How is the pension paid by a final salary scheme worked out?

A typical final salary scheme will pay a pension that depends on:

  • how long you have worked for the company;
  • your salary when you leave the company; and
  • something called the scheme's accrual rate.

The accrual rate is the proportion of your final salary that you get for each year you are a member of the scheme. Accrual rates are usually expressed as fractions (1/60th or 1/80th is common) or sometimes as a percentage (e.g. 1/60th equals 1.67%).

To give an example, Lucy retires with a salary of £30,000 after being a scheme member for 20 years. Her scheme has a 1/60th accrual rate. For every year she worked she will get 1/60th of £30,000. This is £500 for each year. So for 20 years' service, her first year's pension will be £10,000. The accrual rate is an important factor in how good a salary-related scheme actually is.
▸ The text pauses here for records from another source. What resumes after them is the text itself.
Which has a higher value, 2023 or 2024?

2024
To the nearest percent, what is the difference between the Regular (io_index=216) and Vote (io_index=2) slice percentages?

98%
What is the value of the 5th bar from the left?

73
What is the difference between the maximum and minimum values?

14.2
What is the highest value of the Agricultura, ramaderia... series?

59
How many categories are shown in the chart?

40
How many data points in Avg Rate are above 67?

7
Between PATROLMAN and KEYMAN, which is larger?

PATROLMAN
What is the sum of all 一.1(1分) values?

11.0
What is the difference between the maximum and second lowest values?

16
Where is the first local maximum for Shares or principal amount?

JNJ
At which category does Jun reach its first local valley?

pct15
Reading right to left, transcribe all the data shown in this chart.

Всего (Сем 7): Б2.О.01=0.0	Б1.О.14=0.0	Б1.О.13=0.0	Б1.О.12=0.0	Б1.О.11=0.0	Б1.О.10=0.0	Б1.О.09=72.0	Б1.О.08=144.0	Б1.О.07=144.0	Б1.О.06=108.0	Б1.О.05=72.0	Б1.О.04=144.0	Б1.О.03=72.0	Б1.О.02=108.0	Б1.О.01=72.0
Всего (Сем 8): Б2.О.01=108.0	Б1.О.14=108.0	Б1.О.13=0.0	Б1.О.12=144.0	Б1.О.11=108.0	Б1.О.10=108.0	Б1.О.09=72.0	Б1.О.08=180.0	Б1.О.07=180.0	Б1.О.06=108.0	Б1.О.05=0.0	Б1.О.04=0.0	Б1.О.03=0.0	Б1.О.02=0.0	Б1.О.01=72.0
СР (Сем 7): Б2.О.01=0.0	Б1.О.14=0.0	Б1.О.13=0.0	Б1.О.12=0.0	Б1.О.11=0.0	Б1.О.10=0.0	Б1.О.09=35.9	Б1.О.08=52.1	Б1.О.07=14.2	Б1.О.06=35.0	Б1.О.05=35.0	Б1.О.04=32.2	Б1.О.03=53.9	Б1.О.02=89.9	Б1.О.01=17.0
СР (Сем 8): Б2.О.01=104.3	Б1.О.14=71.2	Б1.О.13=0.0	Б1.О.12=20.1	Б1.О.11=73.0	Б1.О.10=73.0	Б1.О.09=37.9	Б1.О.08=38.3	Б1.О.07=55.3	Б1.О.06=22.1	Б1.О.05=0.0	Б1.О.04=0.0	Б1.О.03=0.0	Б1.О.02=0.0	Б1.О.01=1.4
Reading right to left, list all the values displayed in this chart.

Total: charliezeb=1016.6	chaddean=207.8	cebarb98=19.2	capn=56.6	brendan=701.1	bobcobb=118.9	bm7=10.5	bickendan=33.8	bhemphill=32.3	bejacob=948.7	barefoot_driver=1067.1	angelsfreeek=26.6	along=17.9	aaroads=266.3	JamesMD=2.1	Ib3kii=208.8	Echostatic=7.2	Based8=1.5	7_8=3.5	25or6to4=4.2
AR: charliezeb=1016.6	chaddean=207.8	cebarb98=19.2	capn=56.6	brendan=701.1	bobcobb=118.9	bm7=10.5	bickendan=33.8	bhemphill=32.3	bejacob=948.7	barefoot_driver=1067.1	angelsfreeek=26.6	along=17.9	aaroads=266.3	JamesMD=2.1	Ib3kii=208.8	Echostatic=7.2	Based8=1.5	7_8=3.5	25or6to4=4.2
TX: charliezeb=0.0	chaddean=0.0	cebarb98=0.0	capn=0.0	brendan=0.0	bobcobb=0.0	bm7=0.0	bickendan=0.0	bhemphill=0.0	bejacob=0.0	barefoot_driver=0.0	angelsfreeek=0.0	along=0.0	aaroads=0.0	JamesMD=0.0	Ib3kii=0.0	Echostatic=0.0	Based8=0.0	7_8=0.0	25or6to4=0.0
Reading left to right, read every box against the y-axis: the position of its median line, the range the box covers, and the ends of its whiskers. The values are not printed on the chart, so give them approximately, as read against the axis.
The commonest rate now is probably about 1/80th, although many schemes have cut accrual rates in recent years. Very good schemes will do better with 1/60th or even 1/50th. Poorer schemes may go as low as 1/100th. Of course, more generous schemes will cost more, and employee contributions may be higher than in a poorer scheme.

Note: This content is provided as general background information and should not be taken as legal advice or financial advice for your particular situation. Make sure to get individual advice on your case from your union, a source on our free help page or an independent financial advisor before taking any action.